WHAT IS BEING ASKED: All lines holding the string "TRIANGLE" should be copied from the data below.
- - - - - - -
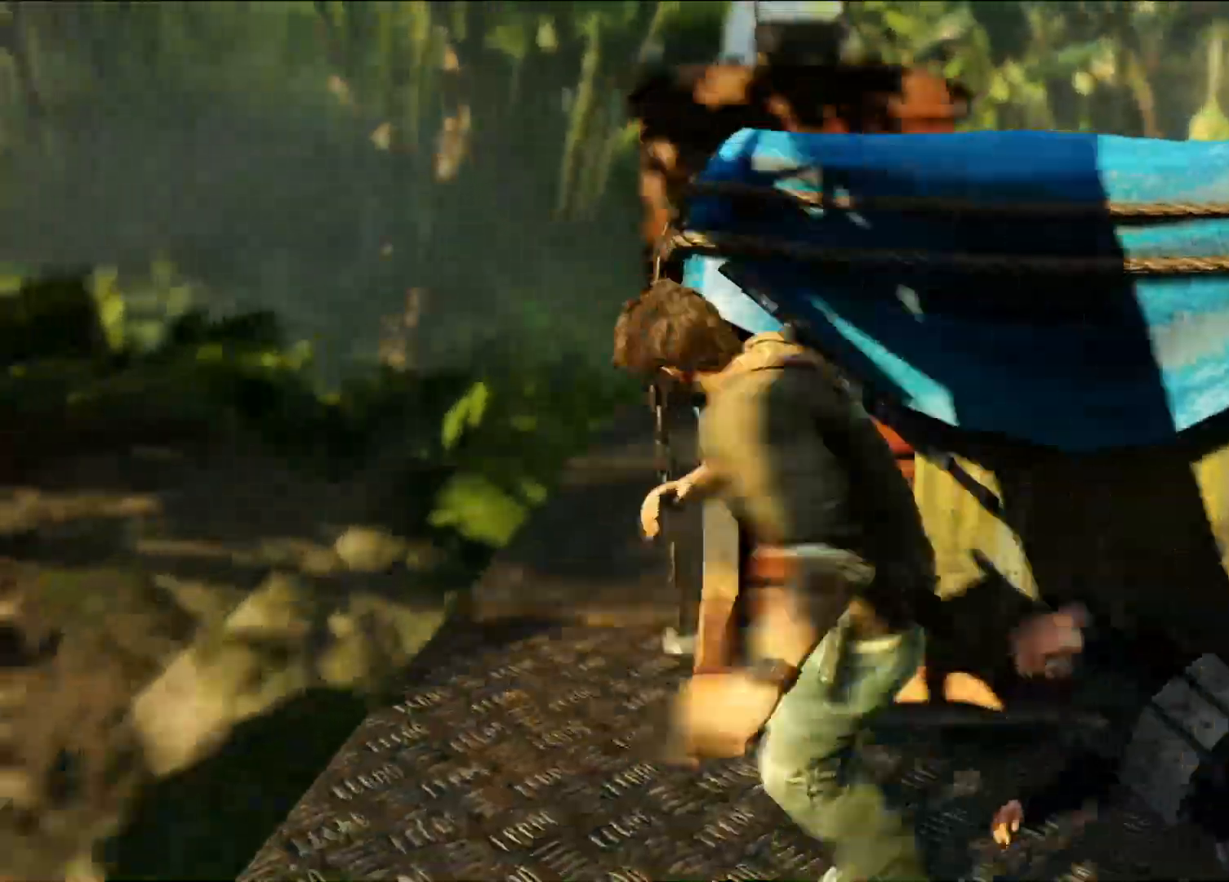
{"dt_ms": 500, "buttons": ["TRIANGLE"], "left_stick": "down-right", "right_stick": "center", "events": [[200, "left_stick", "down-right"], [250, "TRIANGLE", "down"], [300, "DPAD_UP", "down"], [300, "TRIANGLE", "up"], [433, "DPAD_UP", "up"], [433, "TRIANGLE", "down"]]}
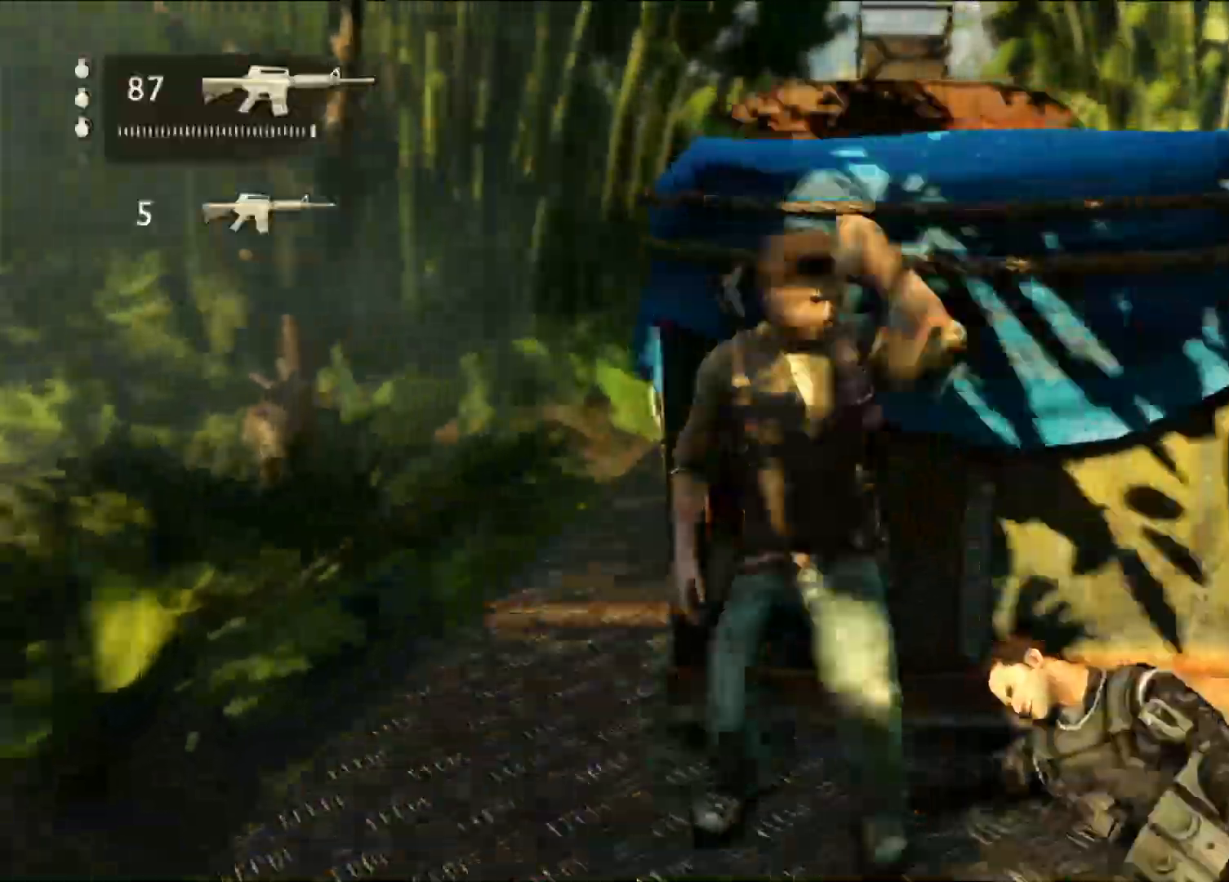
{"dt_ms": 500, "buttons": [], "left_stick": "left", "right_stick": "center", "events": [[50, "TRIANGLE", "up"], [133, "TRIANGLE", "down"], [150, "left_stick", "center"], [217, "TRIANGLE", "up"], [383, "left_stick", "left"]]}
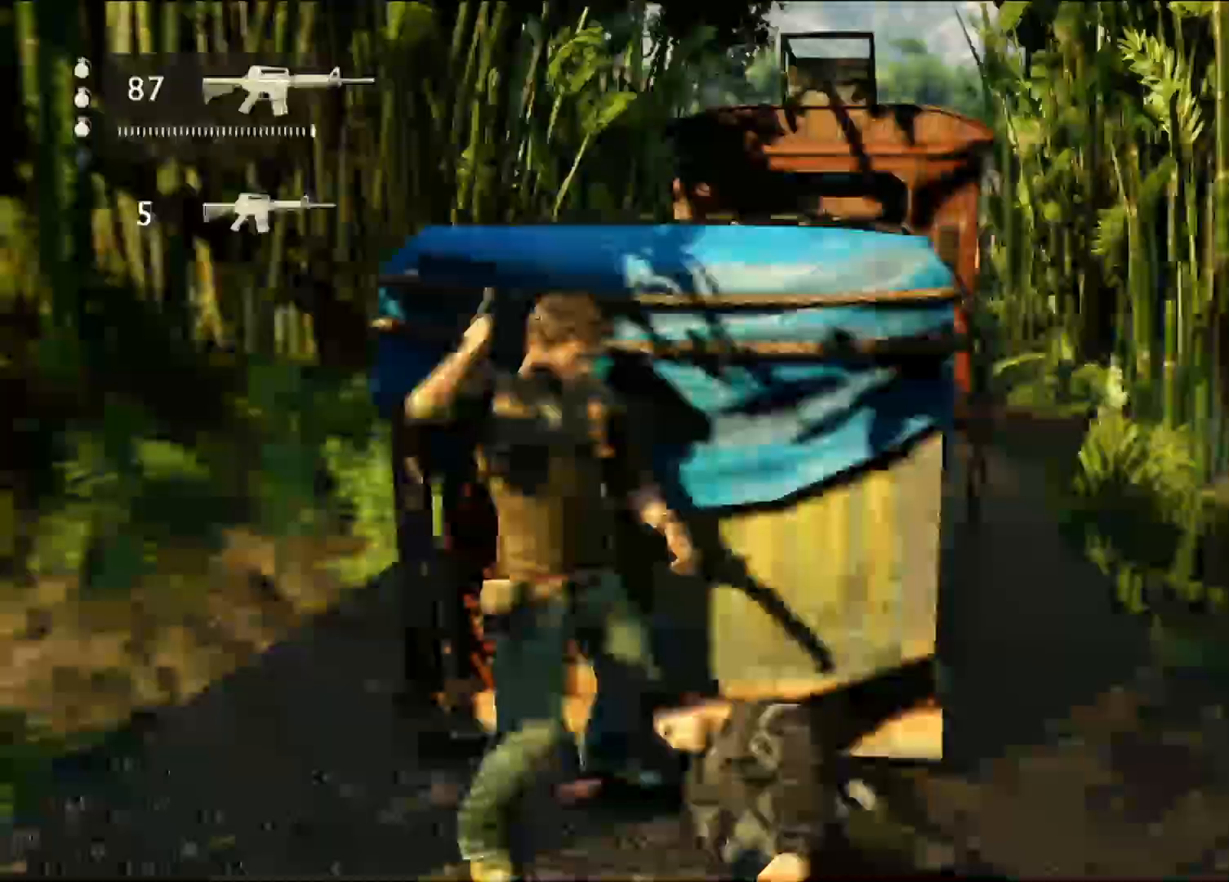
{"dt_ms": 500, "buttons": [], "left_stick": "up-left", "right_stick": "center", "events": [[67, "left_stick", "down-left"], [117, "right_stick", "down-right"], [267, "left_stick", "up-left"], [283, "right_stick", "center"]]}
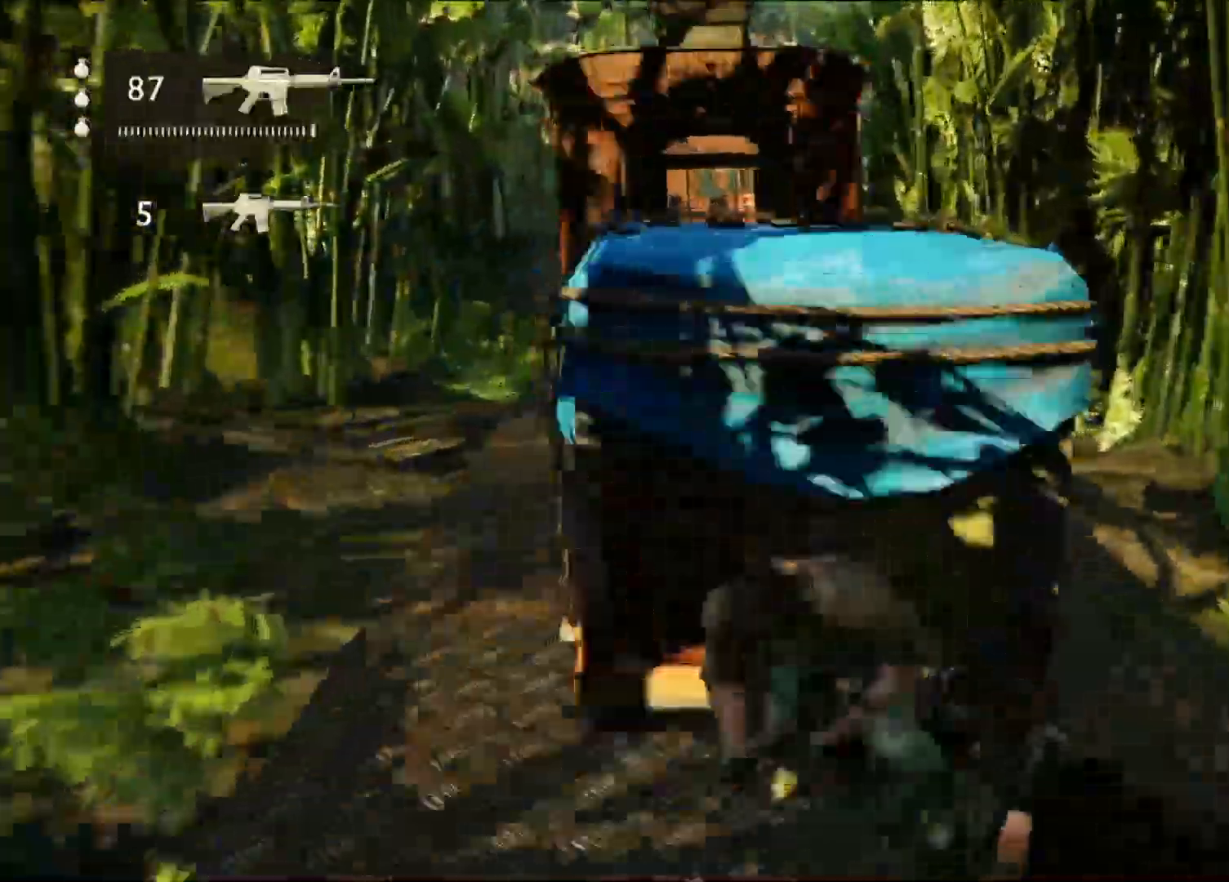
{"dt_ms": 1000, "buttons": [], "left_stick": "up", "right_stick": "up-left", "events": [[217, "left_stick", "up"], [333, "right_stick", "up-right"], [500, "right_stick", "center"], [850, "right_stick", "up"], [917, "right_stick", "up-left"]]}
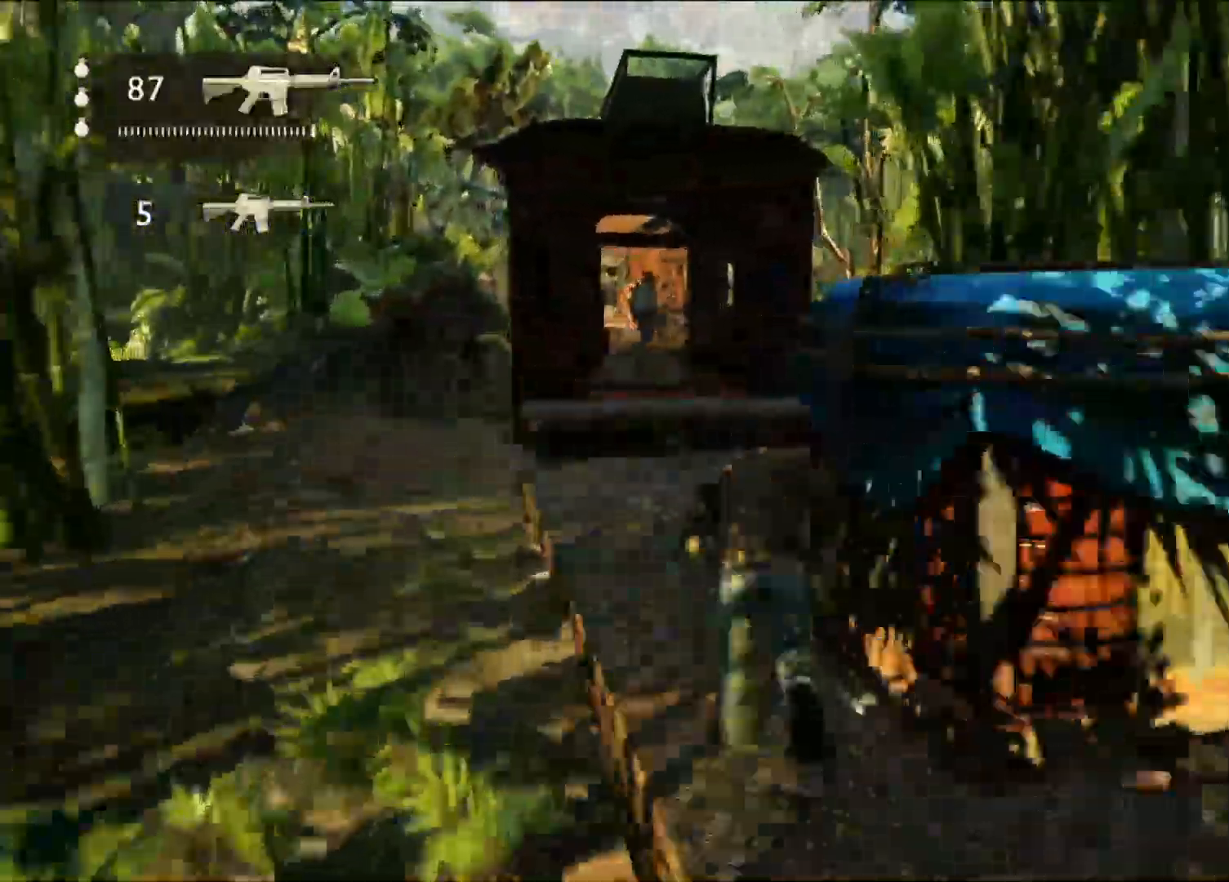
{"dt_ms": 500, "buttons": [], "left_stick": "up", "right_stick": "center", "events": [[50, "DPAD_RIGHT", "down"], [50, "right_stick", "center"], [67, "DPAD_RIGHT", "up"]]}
- - - - - - -
FINAL ANSWER:
{"dt_ms": 500, "buttons": ["TRIANGLE"], "left_stick": "down-right", "right_stick": "center", "events": [[200, "left_stick", "down-right"], [250, "TRIANGLE", "down"], [300, "DPAD_UP", "down"], [300, "TRIANGLE", "up"], [433, "DPAD_UP", "up"], [433, "TRIANGLE", "down"]]}
{"dt_ms": 500, "buttons": [], "left_stick": "left", "right_stick": "center", "events": [[50, "TRIANGLE", "up"], [133, "TRIANGLE", "down"], [150, "left_stick", "center"], [217, "TRIANGLE", "up"], [383, "left_stick", "left"]]}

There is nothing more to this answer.